Feedback and Folly
My employer’s Chief Takes Officer is on a kick about feedback loops so I’m gonna write about them too.
The benefits of feedback are central to the cybernetic age we inhabit. Building in a channel for information about the operation of a machine that exists alongside but distinct from the channel for energy output can permit the technical artifact to self-regulate. Self-regulation permits the performance of tasks would fail with just the output channel alone or with a mere appendage like Watt’s governor. [Gilbert Simondon illustrates this in his On the Mode of Existence of Technical Objects (pg. 142-145) in a comparison between thermal engines and information processors.]
The issue with feedback that Simondon pointed out in that book (written in the 1950s!) and others like Raymond Ruyer also noted is that it assumes that what the processor is doing is worth doing.
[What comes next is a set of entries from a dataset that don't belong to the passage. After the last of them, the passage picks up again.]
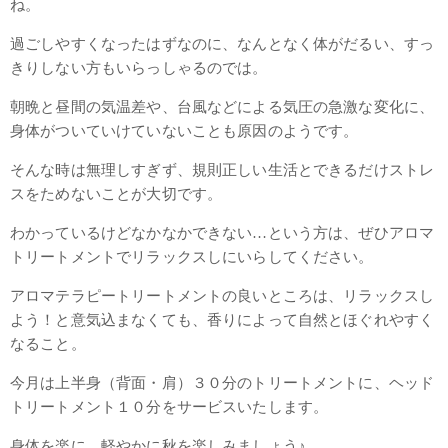
ね。
過ごしやすくなったはずなのに、なんとなく体がだるい、すっ
きりしない方もいらっしゃるのでは。
朝晩と昼間の気温差や、台風などによる気圧の急激な変化に、
身体がついていけていないことも原因のようです。
そんな時は無理しすぎず、規則正しい生活とできるだけストレ
スをためないことが大切です。
わかっているけどなかなかできない…という方は、ぜひアロマ
トリートメントでリラックスしにいらしてください。
アロマテラピートリートメントの良いところは、リラックスし
よう！と意気込まなくても、香りによって自然とほぐれやすく
なること。
今月は上半身（背面・肩）３０分のトリートメントに、ヘッド
トリートメント１０分をサービスいたします。
身体を楽に、軽やかに秋を楽しみましょう♪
Feedback is inherently about improving whatever is happening along a certain dimension. For example, one may take coaching advice in order to get better at one’s job. Such feedback aims to shift how a person is behaving by amplifying certain aspects of the behavior and dampening others, treating some part as signal and the other as noise. The distinction between signal and noise, however, is a value judgement and a matter of practical utility.
In business, feedback loops are built, in theory, to let operators know if what they’re doing is benefiting the organization. If it is, keep doing it; in fact, double down. If not, knock it off. If there are questions about what’s important then it’s up to managers up and down the org chart to determine what’s valuable and to rank the values according to their assessment. In today’s capitalist system, the bottom line (the highest rank) has to be monetary profit. If the business isn’t growing at a quick enough clip then it’s dying.
The question (and it is a question, not something to be assumed) is if feedback actually leads to doing what’s best for the organization. Because feedback is necessarily about known values. Improvement (“progress”) is necessarily aimed towards some ideal, and that purpose justifies or makes the activity meaningful. There is a teleology, though a rather flimsy one. Flimsy because once it’s reached then it becomes the means, via feedback, to another cycle towards the ideal. The whole cycle becomes actually endless, and therefore ultimately meaningless. (So reasons Hannah Arendt in her criticism of utilitarianism in The Human Condition, pg. 153-159)
Even if one resists succumbing to anguish and pessimism at that nihilistic state, feedback can still cause problems. The great risk is “hypertelic” behavior, i.e. over-fitting or over-indexing. This risk is inherent in the concept of feedback. In the progress towards the goal, one relies on information that gets parsed into signal and noise, and pursuing that goal itself produces more information. Setting aside Ruyer’s question of where that initial information comes from, one may ask what to do if values are themselves re-ranked, or if whole new values are created. Isn’t that the whole point of innovation? David Stark, in his book The Sense of Dissonance, explores this avenue and argues that incorporating what is presently deemed “noise” is actually beneficial to organizations. (See also Krakauer and Wolpert’s argument here.) So if the goal is to innovate, i.e. to call into question what one is told is best, then perhaps it’s wisest to avoid feedback.
Finally, I want to comment on AI. Because we all know we can’t avoid it in this day and age. A study on the impact of AI in scientific research has found that AI improves individual scientists’ results and careers but undermines the overall scientific enterprise. As noted by one of its authors, the underlying dynamic is that those individual scientists point AI, a feedback machine if there ever was one, to areas of research where there’s already lots of data. The AI-backed research produces even more data, leading scientists and their AI tools to return to that same place until eventually, maybe, they’ve strip mined the place. That proves, however, to be a Pyrrhic victory as it leaves other areas unexplored just like the proverbial drunk who can’t find his keys. What’s happening is that places where there is more data more easily (‘efficiently’) obtained are valued above the more difficult because individual scientists are optimizing for their own career rather than science per se. This is really just to impress upon the reader the seriousness of the risk of hypertely and how AI will make things worse for everyone. Because organizations under capitalism, of course, are using AI for exactly this same purpose.